JAKARTA – Selama ini HIV kerap dianggap hanya menyerang orang dewasa. Padahal, anak-anak juga berisiko terinfeksi HIV, baik sejak dalam kandungan maupun setelah lahir. Sayangnya, stigma terhadap HIV masih membuat kasus pada anak sering luput dari perhatian, padahal kondisi ini memerlukan penanganan medis dan dukungan psikologis yang khusus.
HIV pada anak memiliki karakteristik yang berbeda dibandingkan pada orang dewasa. Tanpa penanganan yang tepat, dampaknya bisa memengaruhi tumbuh kembang, kualitas hidup, hingga kesehatan mental anak.
Berdasarkan data Kementerian Kesehatan hingga Juni 2025, dari total 353.694 orang dengan HIV (ODHIV) yang telah mengetahui statusnya, sebanyak 10.533 orang atau sekitar 3 persen merupakan anak dengan HIV (ADHIV).
Sesuai Peraturan Menteri Kesehatan Nomor 25 Tahun 2014, anak didefinisikan sebagai individu berusia hingga 18 tahun, termasuk anak yang masih dalam kandungan. Kelompok ADHIV pun mencakup rentang usia yang cukup luas, dengan rincian sebagai berikut:
Usia ≤ 4 tahun: 1.395 anak (13,2 persen)
Usia 5–12 tahun: 4.162 anak (39,5 persen)
Usia 13–15 tahun: 1.664 anak (15,8 persen)
Usia 16–18 tahun: 3.312 anak (31,5 persen)
Angka tersebut menunjukkan bahwa HIV pada anak masih menjadi persoalan kesehatan yang nyata dan membutuhkan perhatian bersama, baik dari keluarga, tenaga kesehatan, hingga pemerintah.
Mayoritas kasus HIV pada anak terjadi melalui transmisi vertikal, yakni penularan dari ibu kepada anak. Penularan ini dapat berlangsung saat kehamilan, proses persalinan, maupun melalui pemberian ASI.
Selain itu, meskipun relatif jarang, penularan juga bisa terjadi secara horizontal.
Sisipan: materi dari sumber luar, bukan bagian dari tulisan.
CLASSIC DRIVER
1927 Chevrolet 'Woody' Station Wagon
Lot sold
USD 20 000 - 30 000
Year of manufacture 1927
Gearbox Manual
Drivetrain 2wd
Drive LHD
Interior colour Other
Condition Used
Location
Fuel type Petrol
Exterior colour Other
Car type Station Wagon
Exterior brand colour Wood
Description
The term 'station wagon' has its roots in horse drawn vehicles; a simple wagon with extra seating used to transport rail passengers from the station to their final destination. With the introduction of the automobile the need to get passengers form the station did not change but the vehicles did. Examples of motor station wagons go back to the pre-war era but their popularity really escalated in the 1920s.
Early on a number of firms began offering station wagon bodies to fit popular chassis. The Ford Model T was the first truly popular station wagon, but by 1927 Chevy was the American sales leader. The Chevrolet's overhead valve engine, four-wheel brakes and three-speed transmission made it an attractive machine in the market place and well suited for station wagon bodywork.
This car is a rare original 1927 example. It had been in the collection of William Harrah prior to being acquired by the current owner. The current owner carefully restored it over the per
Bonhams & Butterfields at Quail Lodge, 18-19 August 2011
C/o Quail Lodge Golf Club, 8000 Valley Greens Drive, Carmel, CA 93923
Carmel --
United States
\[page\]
Contohnya melalui penggunaan jarum suntik secara bergantian, alat tindik atau tato yang tidak steril, serta paparan darah yang terkontaminasi virus HIV.
Pada kelompok usia remaja, risiko penularan dapat meningkat akibat perilaku seksual yang tidak aman. Masa remaja merupakan fase yang rentan karena tingginya rasa ingin tahu, pengaruh lingkungan, serta potensi eksploitasi seksual. Minimnya edukasi kesehatan reproduksi juga membuat remaja lebih berisiko terpapar HIV maupun infeksi menular seksual lainnya.
Oleh karena itu, edukasi sejak dini menjadi sangat penting. Remaja perlu memahami hak atas tubuhnya sendiri, pentingnya menjaga kesehatan reproduksi, serta keberanian untuk menolak dan melaporkan situasi yang membahayakan diri mereka.